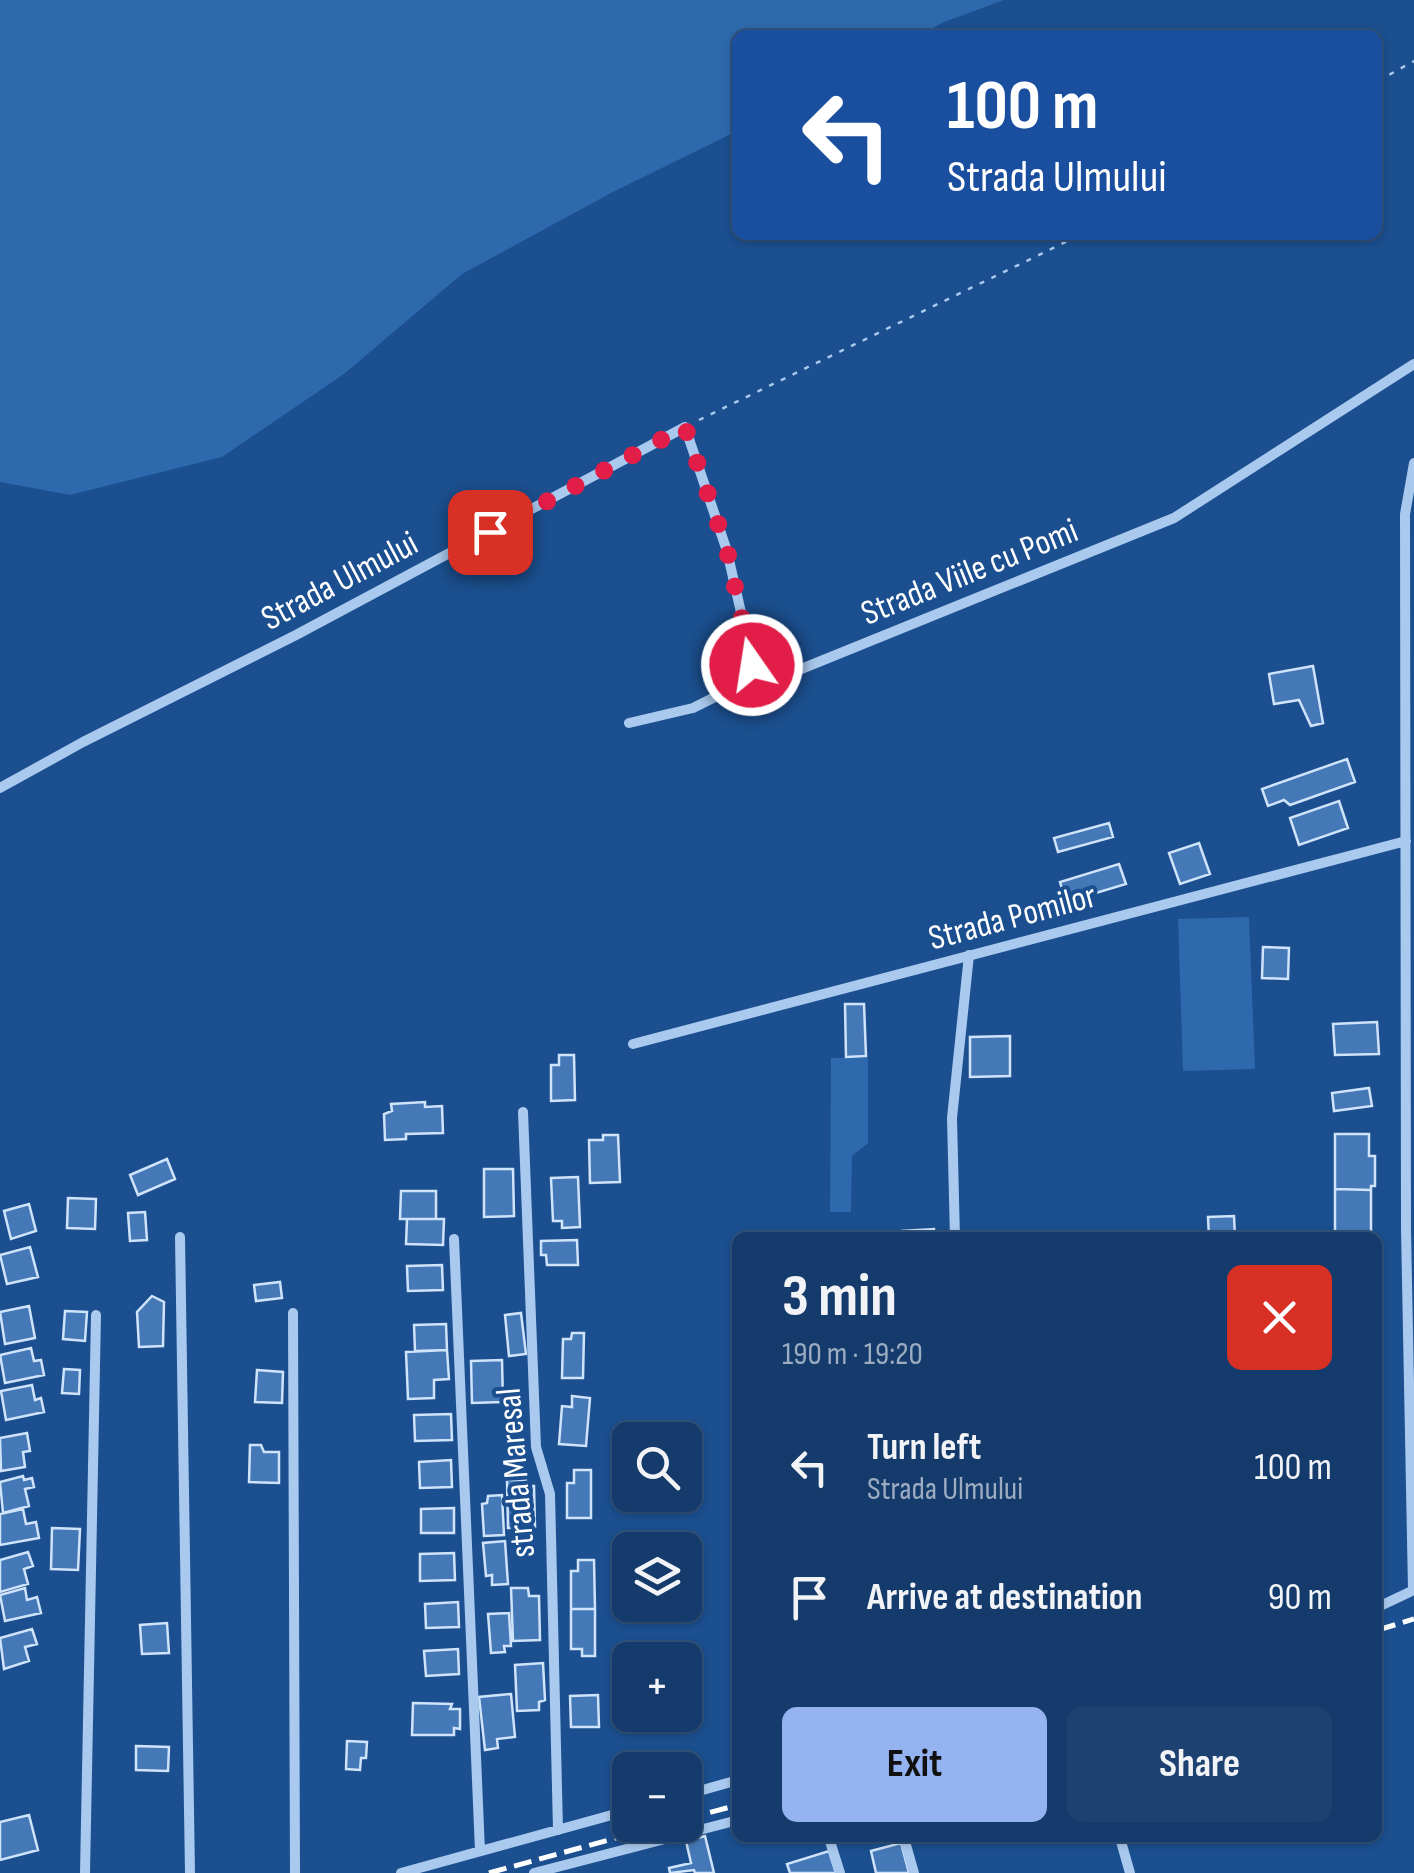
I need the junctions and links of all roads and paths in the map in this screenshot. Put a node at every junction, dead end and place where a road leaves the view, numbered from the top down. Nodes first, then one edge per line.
1 (1414, 61) edge
2 (1382, 79) edge
3 (1070, 240) edge
4 (1414, 364) edge
5 (685, 427) junction
6 (1414, 463) edge
7 (1410, 504) edge
8 (746, 635) junction
9 (776, 677) junction
10 (735, 687) junction
11 (629, 723) dead end
12 (0, 788) edge
13 (1406, 841) junction
14 (969, 955) junction
15 (633, 1044) dead end
16 (523, 1112) dead end
17 (955, 1232) edge
18 (180, 1237) dead end
19 (454, 1239) dead end
20 (293, 1313) dead end
21 (96, 1314) dead end
22 (1414, 1590) edge
23 (1382, 1605) edge
24 (732, 1782) edge
25 (702, 1790) edge
26 (612, 1815) edge
27 (732, 1822) edge
28 (558, 1830) junction
29 (830, 1842) edge
30 (905, 1842) edge
31 (1121, 1842) edge
32 (480, 1851) junction
33 (85, 1873) edge
34 (190, 1873) edge
35 (294, 1873) edge
36 (401, 1873) edge
37 (534, 1873) edge
38 (840, 1873) edge
39 (914, 1873) edge
40 (1130, 1873) edge

1 - 2 path
3 - 5 path
4 - 9 street, Strada Viile cu Pomi
5 - 8 street
5 - 12 street, Strada Ulmului
6 - 7 street
7 - 13 street
8 - 9 street
8 - 10 street
9 - 10 street, Strada Viile cu Pomi
10 - 11 street, Strada Viile cu Pomi
13 - 14 street, Strada Pomilor
13 - 22 street
14 - 15 street, Strada Pomilor
14 - 17 street
16 - 28 street, strada Maresal
18 - 34 street
19 - 32 street
20 - 35 street
21 - 33 street
22 - 23 street
24 - 25 street
26 - 28 street
27 - 37 street
28 - 32 street
29 - 38 street
30 - 39 street
31 - 40 street
32 - 36 street

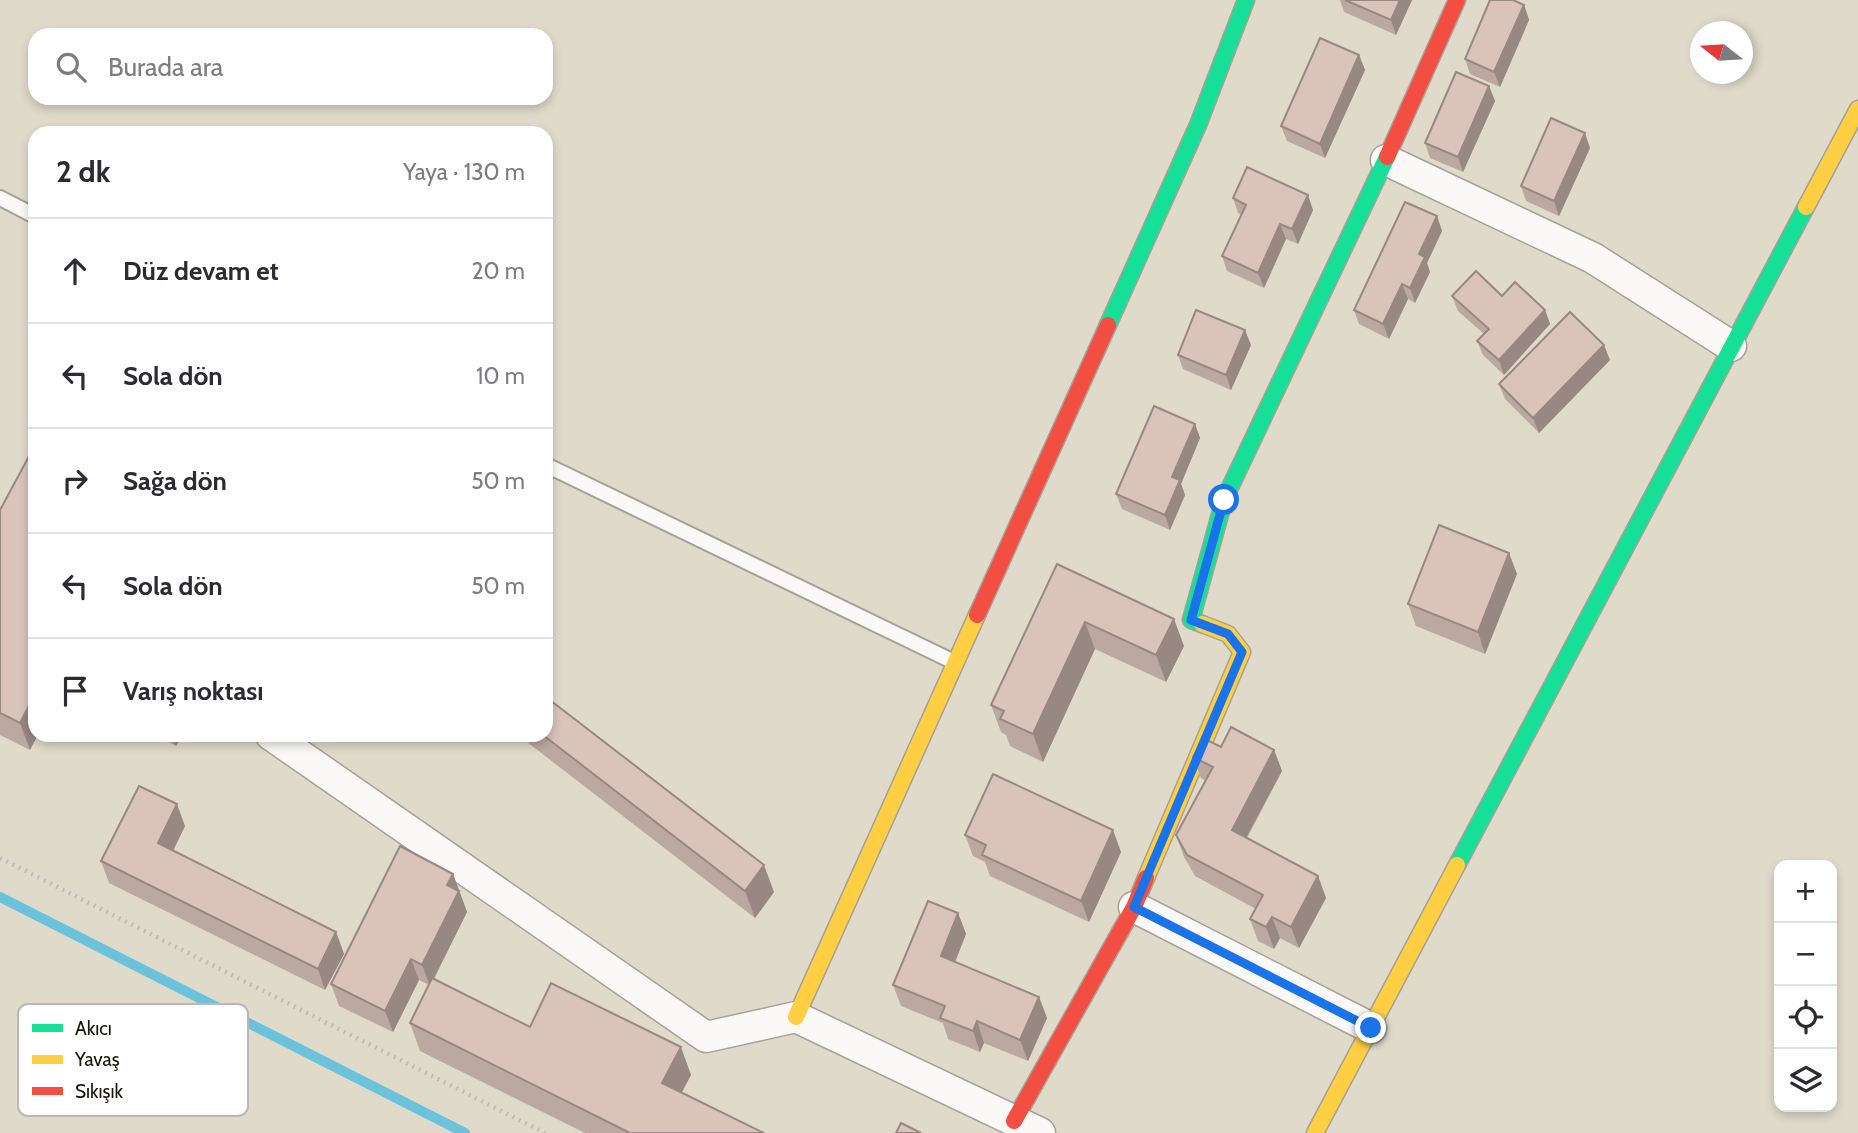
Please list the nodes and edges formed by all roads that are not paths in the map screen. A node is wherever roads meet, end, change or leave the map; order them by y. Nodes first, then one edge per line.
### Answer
1 (1246, 0) edge
2 (1457, 0) edge
3 (1858, 109) edge
4 (1386, 160) junction
5 (0, 198) edge
6 (28, 212) edge
7 (1731, 346) junction
8 (553, 469) edge
9 (956, 663) junction
10 (281, 742) edge
11 (1134, 907) junction
12 (796, 1017) junction
13 (1371, 1028) junction
14 (1027, 1127) edge
15 (1315, 1133) edge

1 - 9 street
2 - 4 street
3 - 7 street
4 - 7 street
4 - 11 street
5 - 6 lane
7 - 13 street
8 - 9 lane
9 - 12 street
10 - 12 street
11 - 13 street
11 - 14 street
12 - 14 street
13 - 15 street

---

> **Aim of the exercise**
Omit the pictures and repeat the rest of the listing verbatim.

> **Result below**
I need the junctions and links of all roads and paths in the map in this screenshot. Put a node at every junction, dead end and place where a road leaves the view, numbered from the top down. Nodes first, then one edge per line.
1 (1414, 61) edge
2 (1382, 79) edge
3 (1070, 240) edge
4 (1414, 364) edge
5 (685, 427) junction
6 (1414, 463) edge
7 (1410, 504) edge
8 (746, 635) junction
9 (776, 677) junction
10 (735, 687) junction
11 (629, 723) dead end
12 (0, 788) edge
13 (1406, 841) junction
14 (969, 955) junction
15 (633, 1044) dead end
16 (523, 1112) dead end
17 (955, 1232) edge
18 (180, 1237) dead end
19 (454, 1239) dead end
20 (293, 1313) dead end
21 (96, 1314) dead end
22 (1414, 1590) edge
23 (1382, 1605) edge
24 (732, 1782) edge
25 (702, 1790) edge
26 (612, 1815) edge
27 (732, 1822) edge
28 (558, 1830) junction
29 (830, 1842) edge
30 (905, 1842) edge
31 (1121, 1842) edge
32 (480, 1851) junction
33 (85, 1873) edge
34 (190, 1873) edge
35 (294, 1873) edge
36 (401, 1873) edge
37 (534, 1873) edge
38 (840, 1873) edge
39 (914, 1873) edge
40 (1130, 1873) edge

1 - 2 path
3 - 5 path
4 - 9 street, Strada Viile cu Pomi
5 - 8 street
5 - 12 street, Strada Ulmului
6 - 7 street
7 - 13 street
8 - 9 street
8 - 10 street
9 - 10 street, Strada Viile cu Pomi
10 - 11 street, Strada Viile cu Pomi
13 - 14 street, Strada Pomilor
13 - 22 street
14 - 15 street, Strada Pomilor
14 - 17 street
16 - 28 street, strada Maresal
18 - 34 street
19 - 32 street
20 - 35 street
21 - 33 street
22 - 23 street
24 - 25 street
26 - 28 street
27 - 37 street
28 - 32 street
29 - 38 street
30 - 39 street
31 - 40 street
32 - 36 street

Please list the nodes and edges formed by all roads that are not paths in the map screen. A node is wherever roads meet, end, change or leave the map; order them by y. Nodes first, then one edge per line.
### Answer
1 (1246, 0) edge
2 (1457, 0) edge
3 (1858, 109) edge
4 (1386, 160) junction
5 (0, 198) edge
6 (28, 212) edge
7 (1731, 346) junction
8 (553, 469) edge
9 (956, 663) junction
10 (281, 742) edge
11 (1134, 907) junction
12 (796, 1017) junction
13 (1371, 1028) junction
14 (1027, 1127) edge
15 (1315, 1133) edge

1 - 9 street
2 - 4 street
3 - 7 street
4 - 7 street
4 - 11 street
5 - 6 lane
7 - 13 street
8 - 9 lane
9 - 12 street
10 - 12 street
11 - 13 street
11 - 14 street
12 - 14 street
13 - 15 street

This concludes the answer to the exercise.